Kevin Durant came back to Phoenix on Tuesday with four games left in the regular season, and he used his first words in the Valley since being traded to the Houston Rockets last June to make one thing plain: he is moving on. The Phoenix Suns hosted the Rockets in a nationally televised primetime game that carried a sharper edge because Durant was back in the building.
Durant said he felt “booted out of the building and scapegoated” after the trade, but added Tuesday, “I’m pretty much over it.” He said there was “not much sentimental value between me and this place,” even though he said he always felt the love from Suns fans and appreciated his time in Phoenix.
That time was shorter than many expected. Durant said he was only in Phoenix for a short amount of time and that he “wasn’t here long enough to really feel like I left a mark here.” He added, “That’s unfortunate because I want to leave marks everywhere I go,” before saying, “But it is what it is, you move on and appreciate the time spent.”

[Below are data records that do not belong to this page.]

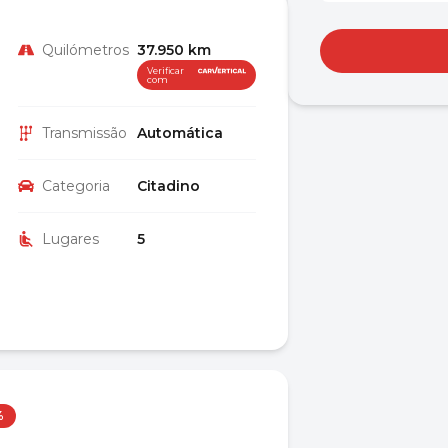
Quilómetros
37.950 km
Verificar
com
Transmissão
Automática
Categoria
Citadino
Lugares
5
%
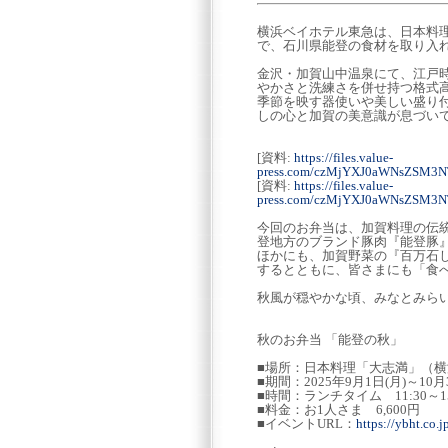
横浜ベイホテル東急は、日本料理「
で、石川県能登の食材を取り入
金沢・加賀山中温泉にて、江戸
やかさと洗練さを併せ持つ格式
季節を映す器使いや美しい盛り
しの心と加賀の美意識が息づい
[資料:
https://files.value-
press.com/czMjYXJ0aWNsZSM3
[資料:
https://files.value-
press.com/czMjYXJ0aWNsZSM3
今回のお弁当は、加賀料理の伝
登地方のブランド豚肉『能登豚』
ほかにも、加賀野菜の『百万石
するとともに、皆さまにも「食
秋風が穏やかな頃、みなとみら
秋のお弁当 「能登の秋」
■場所：日本料理「大志満」（横浜
■期間：2025年9月1日(月)～10月
■時間：ランチタイム 11:30～15:00
■料金：お1人さま 6,600円
■イベントURL：
https://ybht.co.j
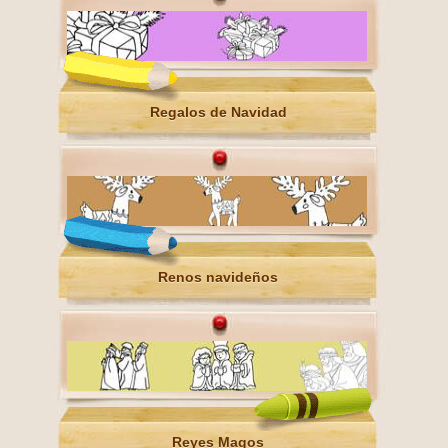
Regalos de Navidad
Renos navideños
Reyes Magos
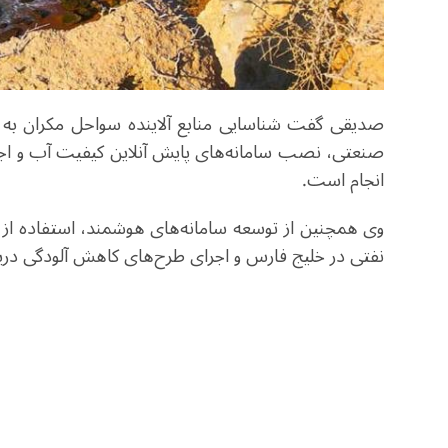
صدیقی گفت شناسایی منابع آلاینده سواحل مکران به پا
صنعتی، نصب سامانه‌های پایش آنلاین کیفیت آب و اجر
انجام است.
وی همچنین از توسعه سامانه‌های هوشمند، استفاده از تص
نفتی در خلیج فارس و اجرای طرح‌های کاهش آلودگی دریا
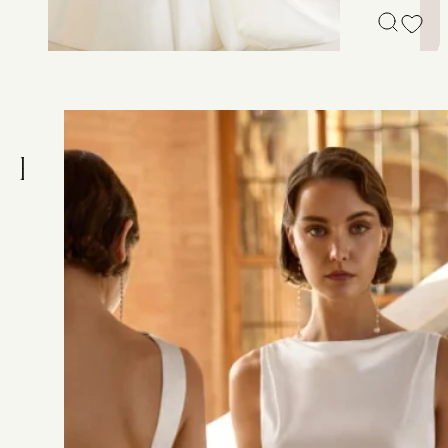
R
O
B
E
2
4
3
2
Robe de mariée évasée en satin, avec corsage et jupe
soulignés d’une ceinture drapée.
PRENDRE RENDEZ-VOUS
Plus de détails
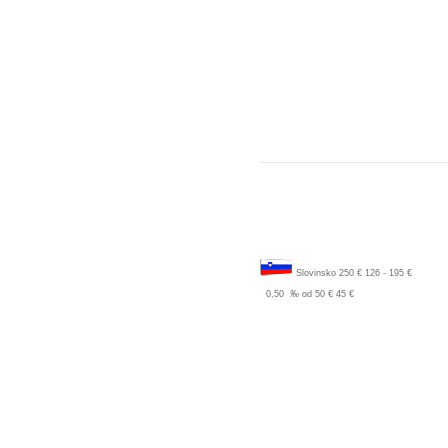
Slovinsko
250 €
126 - 195 €
0,50
‰
od 50 €
45 €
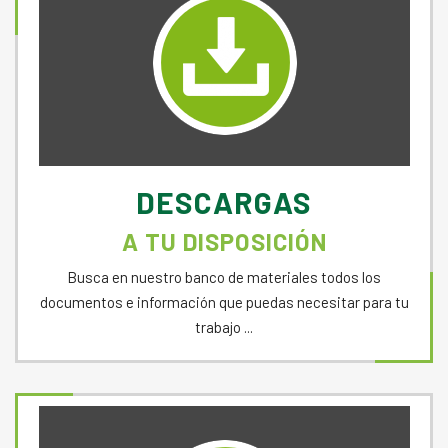
DESCARGAS
A TU DISPOSICIÓN
Busca en nuestro banco de materiales todos los
documentos e información que puedas necesitar para tu
trabajo ...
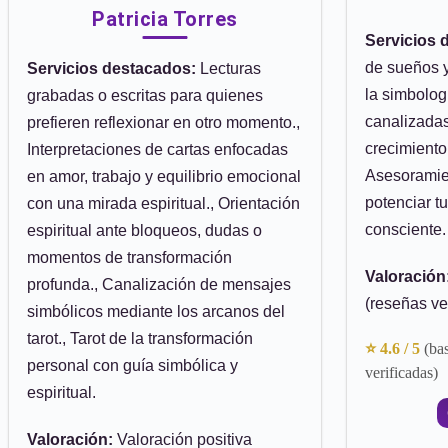
Patricia Torres
Servicios 
de sueños 
Servicios destacados:
Lecturas
la simbologí
grabadas o escritas para quienes
canalizada
prefieren reflexionar en otro momento.,
crecimiento 
Interpretaciones de cartas enfocadas
Asesoramien
en amor, trabajo y equilibrio emocional
potenciar tu
con una mirada espiritual., Orientación
consciente.
espiritual ante bloqueos, dudas o
momentos de transformación
Valoración
profunda., Canalización de mensajes
(reseñas ve
simbólicos mediante los arcanos del
tarot., Tarot de la transformación
⭐ 4.6 / 5
(ba
personal con guía simbólica y
verificadas)
espiritual.
Valoración:
Valoración positiva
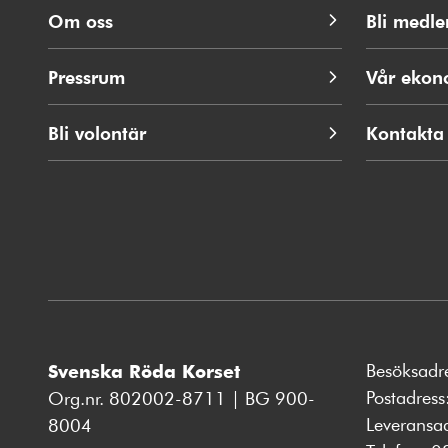
Om oss
Bli medl
Pressrum
Vår ekon
Bli volontär
Kontakta
Besöksadr
Svenska Röda Korset
Postadres
Org.nr. 802002-8711 | BG 900-
Leveransa
8004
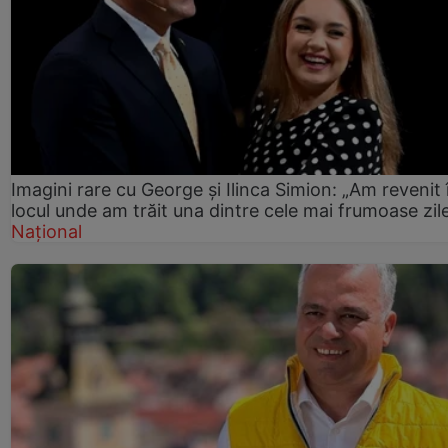
Imagini rare cu George și Ilinca Simion: „Am revenit 
locul unde am trăit una dintre cele mai frumoase zil
Național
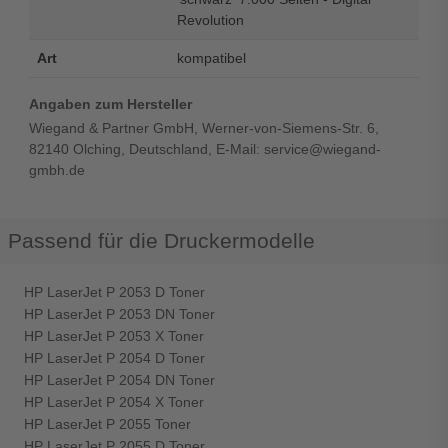
Revolution
Art
kompatibel
Angaben zum Hersteller
Wiegand & Partner GmbH, Werner-von-Siemens-Str. 6,
82140 Olching, Deutschland, E-Mail: service@wiegand-
gmbh.de
Passend für die Druckermodelle
HP LaserJet P 2053 D Toner
HP LaserJet P 2053 DN Toner
HP LaserJet P 2053 X Toner
HP LaserJet P 2054 D Toner
HP LaserJet P 2054 DN Toner
HP LaserJet P 2054 X Toner
HP LaserJet P 2055 Toner
HP LaserJet P 2055 D Toner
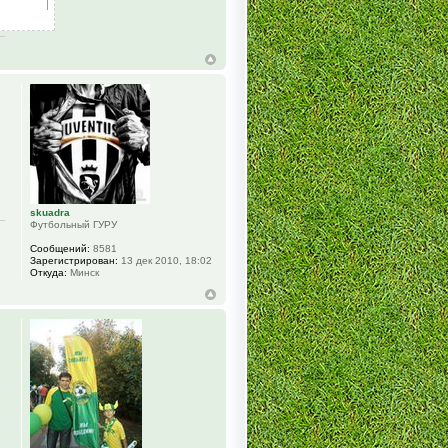
skuadra
Футбольный ГУРУ
Сообщений:
8581
Зарегистрирован:
13 дек 2010, 18:02
Откуда:
Минск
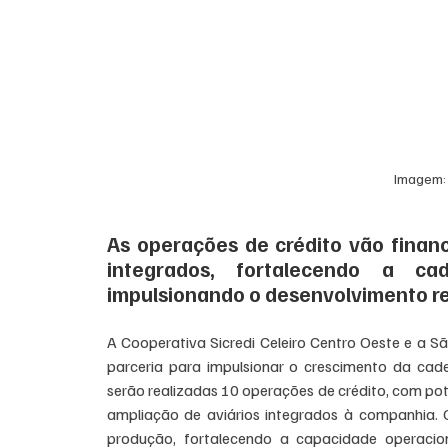
Imagem: 
As operações de crédito vão financ
integrados, fortalecendo a ca
impulsionando o desenvolvimento re
A Cooperativa Sicredi Celeiro Centro Oeste e a 
parceria para impulsionar o crescimento da cadei
serão realizadas 10 operações de crédito, com pot
ampliação de aviários integrados à companhia. O
produção, fortalecendo a capacidade operacio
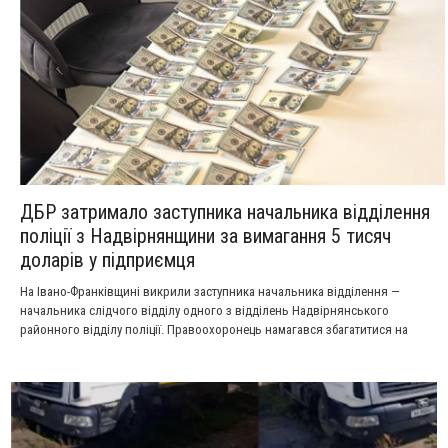
ДБР затримало заступника начальника відділення
поліції з Надвірнянщини за вимагання 5 тисяч
доларів у підприємця
На Івано-Франківщині викрили заступника начальника відділення —
начальника слідчого відділу одного з відділень Надвірнянського
районного відділу поліції. Правоохоронець намагався збагатитися на
місцевому бізнесмені, погрожуючи йому та його родині.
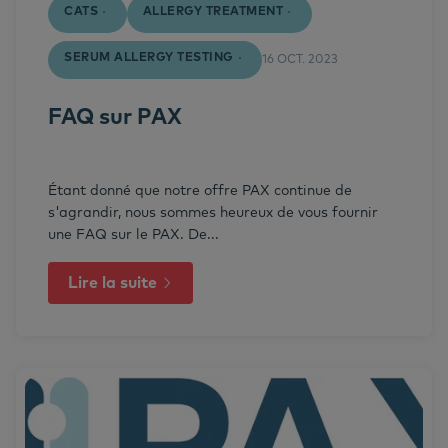
CATS
ALLERGY TREATMENT
SERUM ALLERGY TESTING
16 OCT. 2023
FAQ sur PAX
Étant donné que notre offre PAX continue de
s'agrandir, nous sommes heureux de vous fournir
une FAQ sur le PAX. De...
Lire la suite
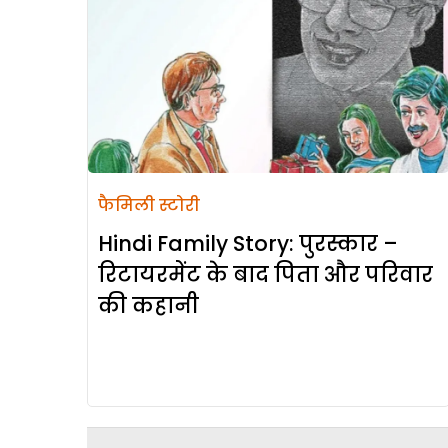
फैमिली स्टोरी
Hindi Family Story: पुरस्कार –
रिटायरमेंट के बाद पिता और परिवार
की कहानी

The Suns won one playoff series during Durant’s run with the team, a modest return for a roster that arrived with bigger ambitions. Durant had already said in earlier comments that he felt scapegoated and hurt by the trade, and his return on Tuesday put that history back in front of a crowd that included both fervent supporters and vocal critics. He had missed Houston’s first game in Phoenix in late November because of a personal matter.
There was another layer to the matchup, too. Jalen Green was facing Houston for the first time since he was traded, while Dillon Brooks was active in the prior meetings with the Suns. That made the Rockets-Suns game more than another late-season stop; it was a reminder of how quickly a roster can change and how little sentiment survives in the middle of it.
Durant said Phoenix was “a great place to live” and that he “definitely loved living here,” but he drew a clear line between liking the city and feeling attached to what happened on the court. In a league built on movement, Tuesday felt less like a reunion than an acknowledgment that the business has already passed the emotional part of the story.